■ Goal of the exercise
In the Elasticsearch thread, what tokens does the proposed analyzer produce for at&t?

■ Text section
((

Search code examples
elasticsearchelasticsearch-analyzers

Elasticsearch - at&t and procter&gamble cases


By default Elasticsearch with English analyzer breaks at&t into tokens at, t and then removes at as a stopword.

POST _analyze
{
  "analyzer": "english", 
  "text": "A word AT&T Procter&Gamble"
}

As a result tokens look like:

{
  "tokens" : [
    {
      "token" : "word",
      "start_offset" : 2,
      "end_offset" : 6,
      "type" : "<ALPHANUM>",
      "position" : 1
    },
    {
      "token" : "t",
      "start_offset" : 10,
      "end_offset" : 11,
      "type" : "<ALPHANUM>",
      "position" : 3
    },
    {
      "token" : "procter",
      "start_offset" : 12,
      "end_offset" : 19,
      "type" : "<ALPHANUM>",
      "position" : 4
    },
    {
      "token" : "gambl",
      "start_offset" : 20,
      "end_offset" : 26,
      "type" : "<ALPHANUM>",
      "position" : 5
    }
  ]
}

I want to be able to match exactly at&t and at the same time to be able to search for procter&gamble exactly and to be able to search for e.g. only procter.

So I want to build an analizer which created both tokens at&t and t for the at&t string and procter, gambl, procter&gamble for procter&gamble.

It there a way to create such an analyzer? Or should I create 2 index fields - one for regular English analyzer and the other one for English except tokenization by & ?


Solution

  • Mappings: You can tokenize on whitespace and use a word delimiter filter to create tokens for at&t

    {
      "settings": {
        "analysis": {
          "analyzer": {
            "whitespace_with_acronymns": {
              "tokenizer": "whitespace",
              "filter": [
                "lowercase",
                "acronymns"
              ]
            }
          },
          "filter": {
            "acronymns": {
              "type": "word_delimiter_graph",
              "catenate_all": true
            }
          }
        }
      }
    }
    

    Tokens:

    {
      "analyzer": "whitespace_with_acronymns", 
      "text": "A word AT&T Procter&Gamble"
    }
    

    Result: at&t is tokenized as at,t,att, so you can search this by at,t and at&t.

))

■ Provided information
((

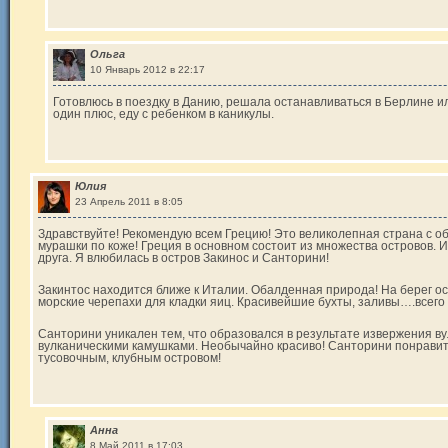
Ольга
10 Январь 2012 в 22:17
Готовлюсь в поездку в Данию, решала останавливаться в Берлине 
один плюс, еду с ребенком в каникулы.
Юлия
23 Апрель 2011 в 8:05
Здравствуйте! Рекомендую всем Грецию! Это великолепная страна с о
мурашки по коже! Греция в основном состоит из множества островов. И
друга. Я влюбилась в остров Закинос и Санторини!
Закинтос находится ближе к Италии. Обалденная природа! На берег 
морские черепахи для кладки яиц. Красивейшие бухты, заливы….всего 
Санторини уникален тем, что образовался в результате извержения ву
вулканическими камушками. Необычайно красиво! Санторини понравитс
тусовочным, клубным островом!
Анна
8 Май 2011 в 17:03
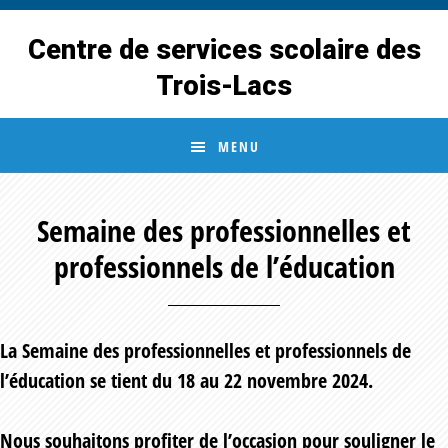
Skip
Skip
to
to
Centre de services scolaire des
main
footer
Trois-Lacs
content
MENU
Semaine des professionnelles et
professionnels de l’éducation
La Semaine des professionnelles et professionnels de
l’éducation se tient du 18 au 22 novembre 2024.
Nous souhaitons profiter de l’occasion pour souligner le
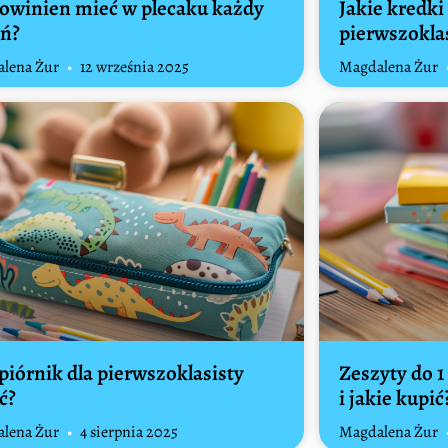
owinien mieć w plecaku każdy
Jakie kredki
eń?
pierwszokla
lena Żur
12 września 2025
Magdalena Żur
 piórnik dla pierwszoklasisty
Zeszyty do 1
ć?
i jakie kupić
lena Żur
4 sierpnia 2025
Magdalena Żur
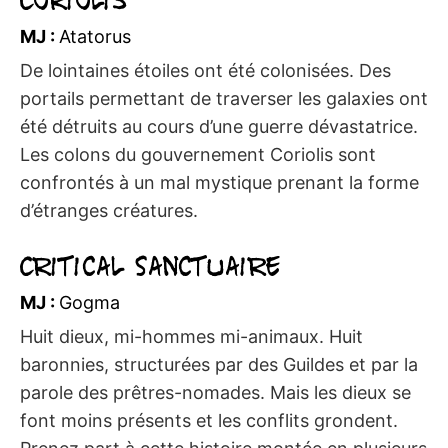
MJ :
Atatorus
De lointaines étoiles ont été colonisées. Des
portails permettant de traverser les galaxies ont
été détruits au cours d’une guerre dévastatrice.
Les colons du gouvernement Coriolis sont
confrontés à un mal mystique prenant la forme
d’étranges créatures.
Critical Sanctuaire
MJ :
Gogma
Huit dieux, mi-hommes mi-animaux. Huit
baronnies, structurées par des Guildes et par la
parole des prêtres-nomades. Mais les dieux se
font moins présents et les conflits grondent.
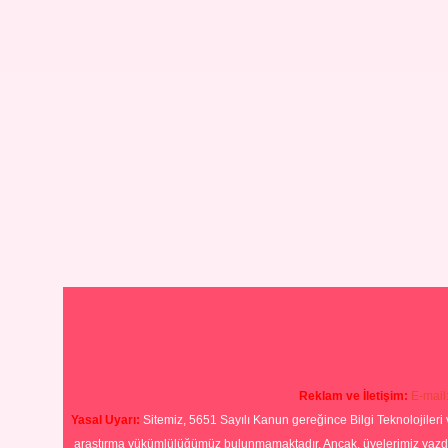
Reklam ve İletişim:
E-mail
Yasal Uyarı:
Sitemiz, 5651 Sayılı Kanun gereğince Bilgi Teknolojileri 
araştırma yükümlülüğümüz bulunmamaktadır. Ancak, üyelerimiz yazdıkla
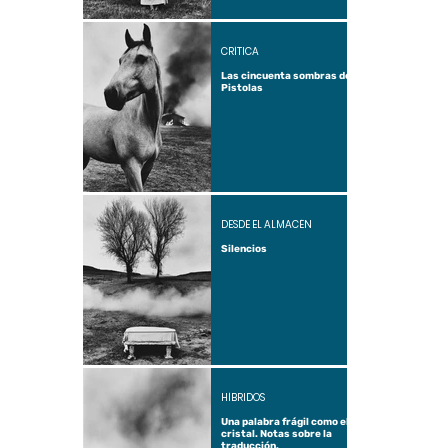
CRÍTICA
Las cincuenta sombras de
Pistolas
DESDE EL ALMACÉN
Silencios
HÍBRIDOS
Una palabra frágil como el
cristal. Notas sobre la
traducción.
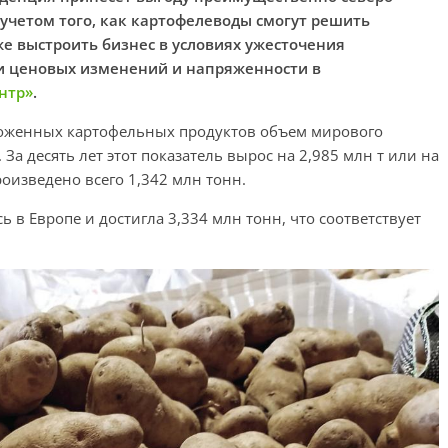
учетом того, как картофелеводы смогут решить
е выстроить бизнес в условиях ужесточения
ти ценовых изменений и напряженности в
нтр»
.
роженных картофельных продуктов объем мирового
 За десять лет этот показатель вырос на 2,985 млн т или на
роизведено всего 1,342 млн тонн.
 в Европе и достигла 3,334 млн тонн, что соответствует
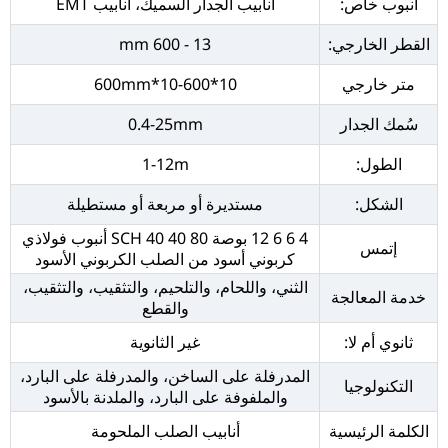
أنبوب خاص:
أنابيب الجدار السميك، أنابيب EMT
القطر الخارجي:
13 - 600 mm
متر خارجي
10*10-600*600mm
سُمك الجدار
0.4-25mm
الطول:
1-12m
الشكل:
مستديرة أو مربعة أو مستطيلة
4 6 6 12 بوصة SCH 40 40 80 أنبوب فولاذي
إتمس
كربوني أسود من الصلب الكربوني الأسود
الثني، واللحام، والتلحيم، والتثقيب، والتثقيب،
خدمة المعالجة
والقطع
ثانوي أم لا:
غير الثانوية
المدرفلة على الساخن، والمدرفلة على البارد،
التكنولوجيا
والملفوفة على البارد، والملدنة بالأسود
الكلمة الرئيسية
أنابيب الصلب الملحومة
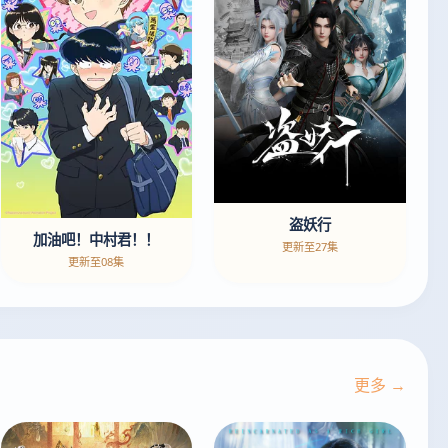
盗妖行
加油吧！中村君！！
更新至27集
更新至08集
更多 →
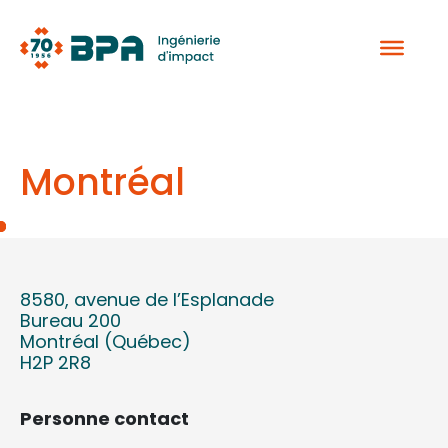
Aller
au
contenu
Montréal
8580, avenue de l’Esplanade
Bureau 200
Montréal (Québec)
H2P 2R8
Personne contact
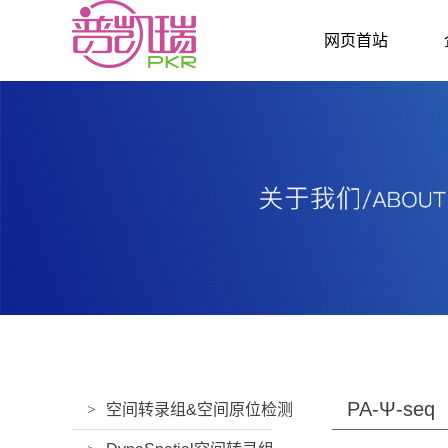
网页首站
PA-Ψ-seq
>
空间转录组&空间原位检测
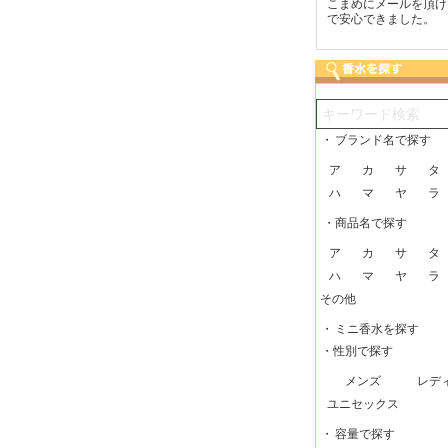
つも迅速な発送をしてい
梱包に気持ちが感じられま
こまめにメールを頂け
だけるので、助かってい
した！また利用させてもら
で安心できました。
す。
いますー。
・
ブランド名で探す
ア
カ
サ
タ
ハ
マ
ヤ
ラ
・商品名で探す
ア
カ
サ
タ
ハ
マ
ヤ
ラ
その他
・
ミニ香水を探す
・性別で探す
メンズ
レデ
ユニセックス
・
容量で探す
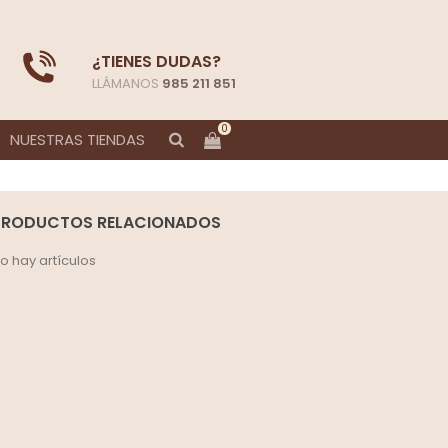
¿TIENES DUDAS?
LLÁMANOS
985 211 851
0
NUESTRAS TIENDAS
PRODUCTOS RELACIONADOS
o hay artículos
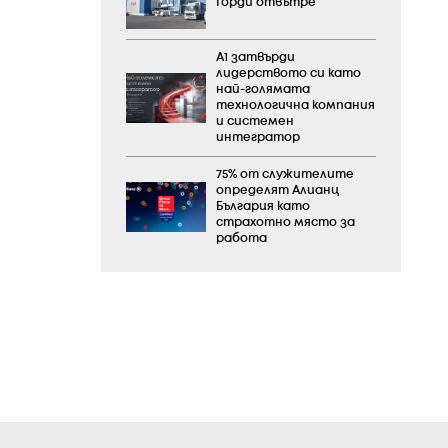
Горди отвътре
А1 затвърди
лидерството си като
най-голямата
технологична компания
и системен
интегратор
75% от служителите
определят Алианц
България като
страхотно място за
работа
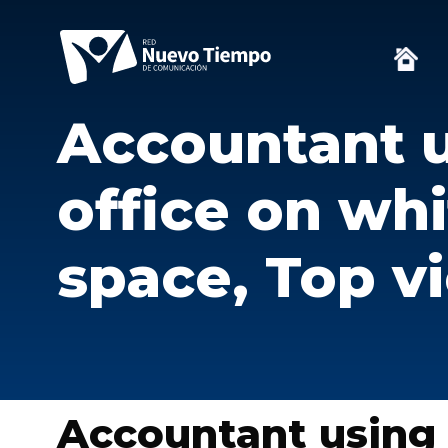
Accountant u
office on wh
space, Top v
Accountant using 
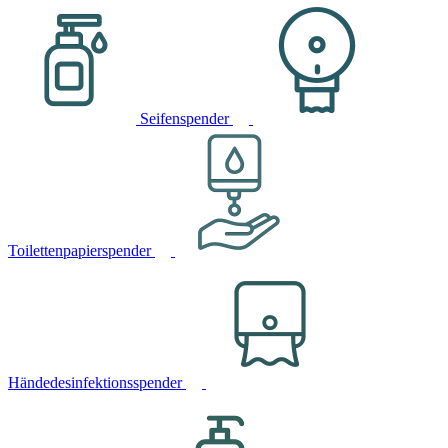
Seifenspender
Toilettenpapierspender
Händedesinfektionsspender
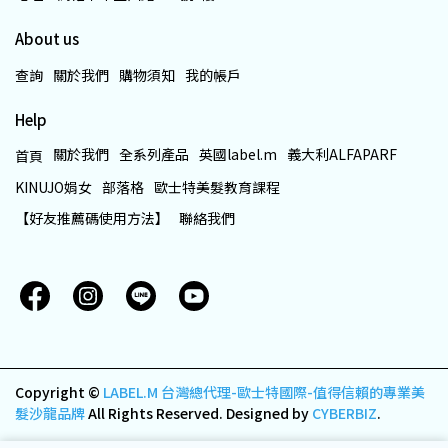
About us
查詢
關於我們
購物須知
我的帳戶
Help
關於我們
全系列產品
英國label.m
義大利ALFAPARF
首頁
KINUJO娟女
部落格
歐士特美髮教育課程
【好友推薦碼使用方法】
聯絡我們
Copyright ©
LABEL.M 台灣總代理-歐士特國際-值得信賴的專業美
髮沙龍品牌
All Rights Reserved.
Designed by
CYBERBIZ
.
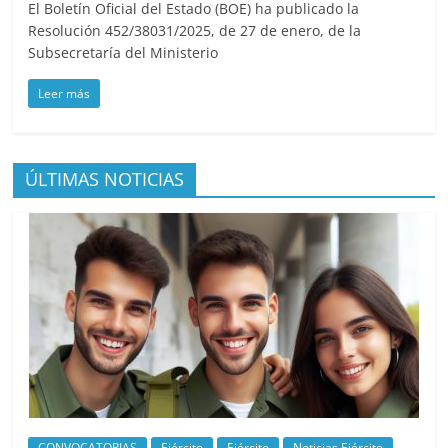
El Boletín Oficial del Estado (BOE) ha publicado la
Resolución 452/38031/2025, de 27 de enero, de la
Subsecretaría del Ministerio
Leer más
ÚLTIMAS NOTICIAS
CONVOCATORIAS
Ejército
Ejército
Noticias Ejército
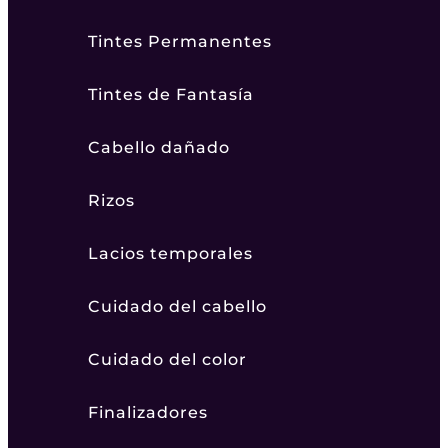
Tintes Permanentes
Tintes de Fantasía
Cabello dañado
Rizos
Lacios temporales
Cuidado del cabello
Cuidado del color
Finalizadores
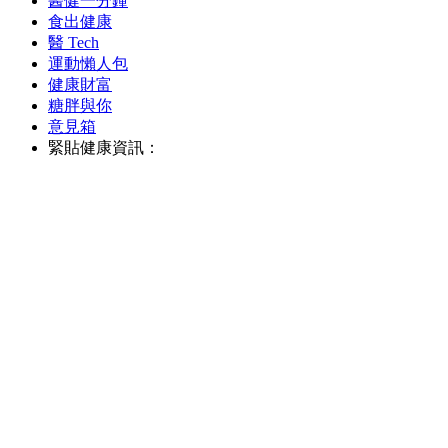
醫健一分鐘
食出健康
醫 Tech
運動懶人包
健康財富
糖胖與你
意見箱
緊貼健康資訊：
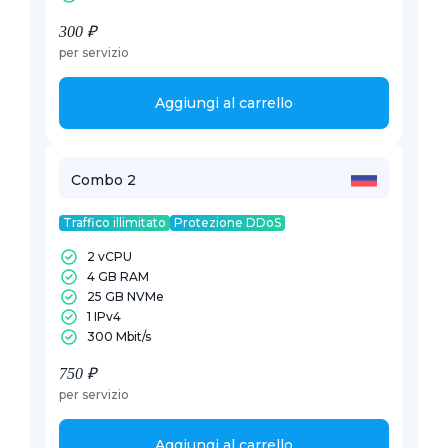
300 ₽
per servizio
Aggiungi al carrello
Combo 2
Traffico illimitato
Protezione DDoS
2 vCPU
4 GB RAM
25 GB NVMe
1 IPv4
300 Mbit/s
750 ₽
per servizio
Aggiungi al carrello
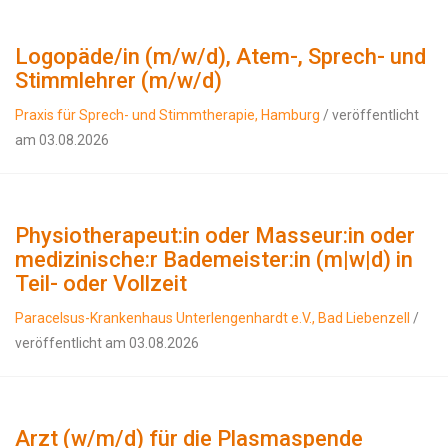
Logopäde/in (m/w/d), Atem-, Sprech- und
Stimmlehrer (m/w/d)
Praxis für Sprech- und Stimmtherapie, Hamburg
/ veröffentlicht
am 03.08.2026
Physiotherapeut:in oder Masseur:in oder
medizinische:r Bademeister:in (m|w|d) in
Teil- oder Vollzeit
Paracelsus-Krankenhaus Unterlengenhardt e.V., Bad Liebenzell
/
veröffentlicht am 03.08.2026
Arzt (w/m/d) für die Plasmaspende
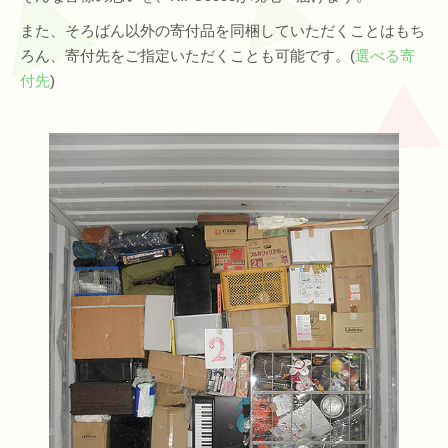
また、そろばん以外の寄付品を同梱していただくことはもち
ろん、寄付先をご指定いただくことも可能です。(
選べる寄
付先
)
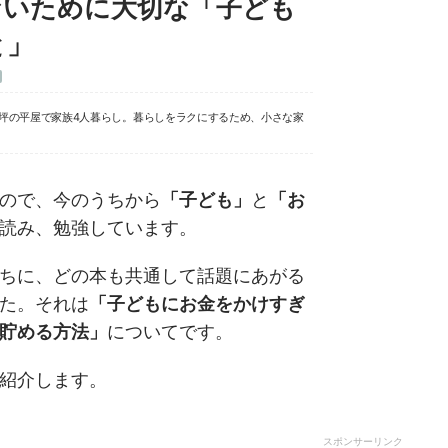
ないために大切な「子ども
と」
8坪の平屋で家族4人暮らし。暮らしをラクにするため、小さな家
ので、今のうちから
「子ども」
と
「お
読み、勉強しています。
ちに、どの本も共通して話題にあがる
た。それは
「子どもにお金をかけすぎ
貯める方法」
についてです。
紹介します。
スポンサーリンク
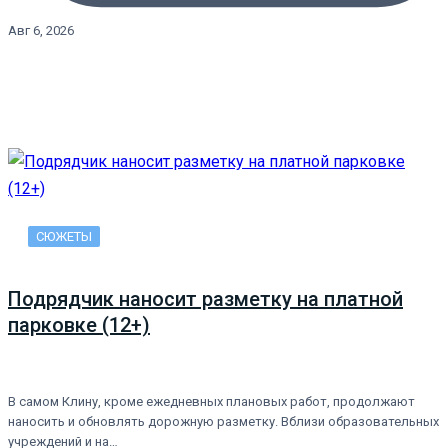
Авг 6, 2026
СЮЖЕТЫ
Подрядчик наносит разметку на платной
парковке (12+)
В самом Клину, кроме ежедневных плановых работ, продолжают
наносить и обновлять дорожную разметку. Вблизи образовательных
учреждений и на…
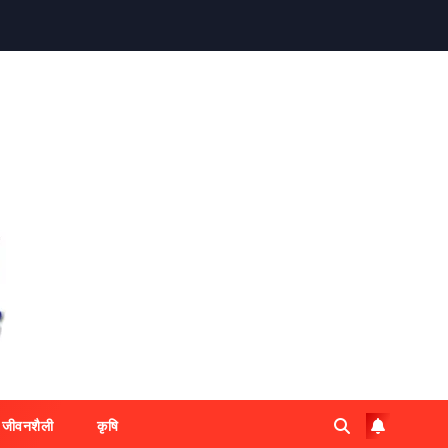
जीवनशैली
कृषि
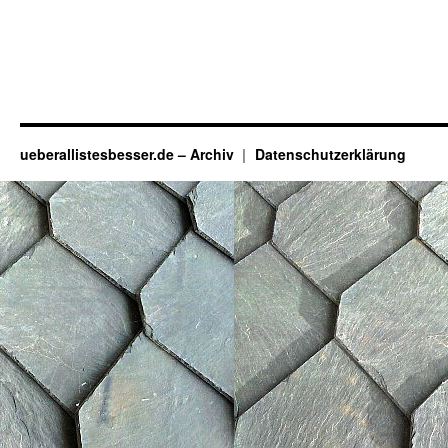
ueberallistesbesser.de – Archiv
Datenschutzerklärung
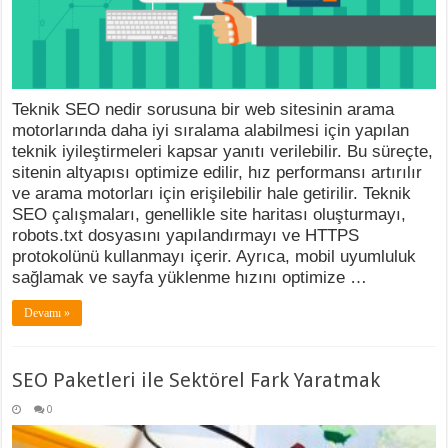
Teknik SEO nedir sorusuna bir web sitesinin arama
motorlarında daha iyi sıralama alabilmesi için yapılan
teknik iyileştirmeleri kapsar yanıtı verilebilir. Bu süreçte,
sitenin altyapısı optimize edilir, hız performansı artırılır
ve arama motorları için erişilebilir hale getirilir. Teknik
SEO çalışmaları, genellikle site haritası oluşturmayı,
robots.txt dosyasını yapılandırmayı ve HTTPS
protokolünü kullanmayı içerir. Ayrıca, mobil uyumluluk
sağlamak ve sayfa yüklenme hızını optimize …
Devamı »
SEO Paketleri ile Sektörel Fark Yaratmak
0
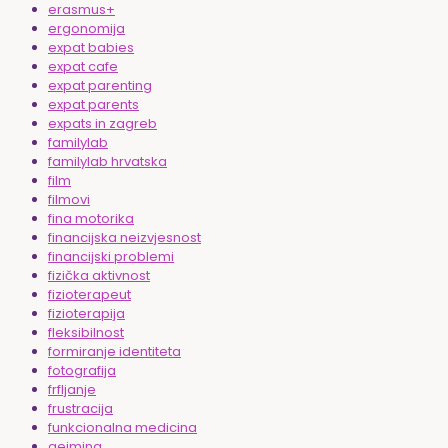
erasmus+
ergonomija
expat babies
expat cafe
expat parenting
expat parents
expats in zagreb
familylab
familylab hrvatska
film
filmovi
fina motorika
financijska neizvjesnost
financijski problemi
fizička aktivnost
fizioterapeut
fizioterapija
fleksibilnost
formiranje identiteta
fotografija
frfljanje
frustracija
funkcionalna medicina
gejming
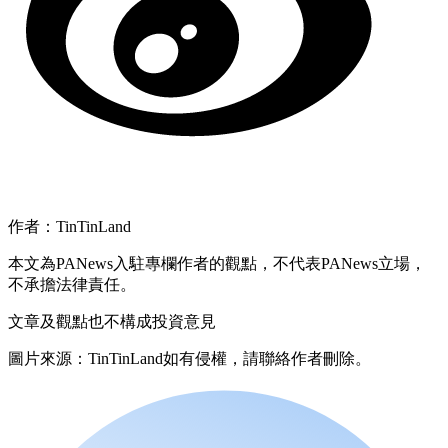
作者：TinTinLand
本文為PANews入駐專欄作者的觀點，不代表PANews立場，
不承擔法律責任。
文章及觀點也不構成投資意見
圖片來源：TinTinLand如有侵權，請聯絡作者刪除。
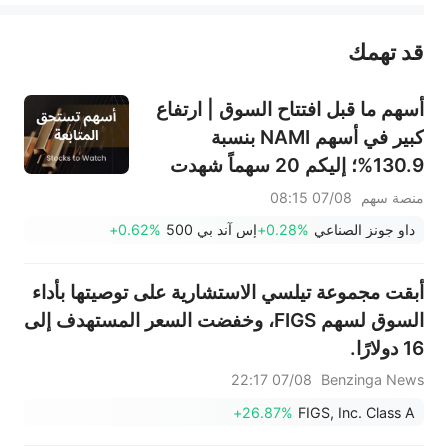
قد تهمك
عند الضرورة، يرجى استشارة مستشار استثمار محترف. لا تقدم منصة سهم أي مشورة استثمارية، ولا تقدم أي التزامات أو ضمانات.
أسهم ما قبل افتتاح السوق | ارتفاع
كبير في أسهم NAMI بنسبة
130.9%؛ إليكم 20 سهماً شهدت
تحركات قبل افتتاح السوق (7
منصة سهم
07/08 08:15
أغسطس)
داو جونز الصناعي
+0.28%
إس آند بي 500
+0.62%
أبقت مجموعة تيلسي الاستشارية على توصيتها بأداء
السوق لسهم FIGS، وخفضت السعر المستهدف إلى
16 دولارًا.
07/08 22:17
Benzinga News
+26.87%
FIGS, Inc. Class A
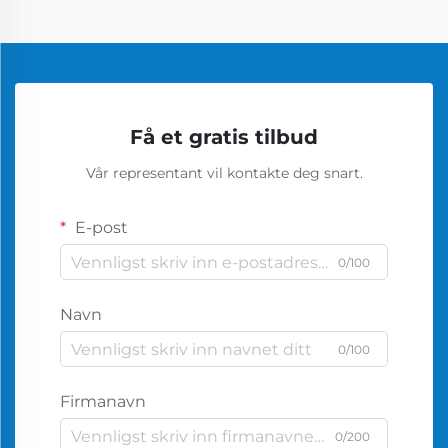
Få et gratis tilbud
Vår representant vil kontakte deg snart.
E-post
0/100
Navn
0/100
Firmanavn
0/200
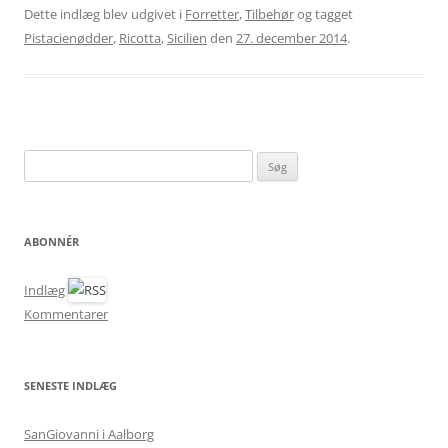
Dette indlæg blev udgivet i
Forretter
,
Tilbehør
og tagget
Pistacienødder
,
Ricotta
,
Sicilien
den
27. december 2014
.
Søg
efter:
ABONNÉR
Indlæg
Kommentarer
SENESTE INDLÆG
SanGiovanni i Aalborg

))

■ Output of the exercise
It produces the tokens at, t and att.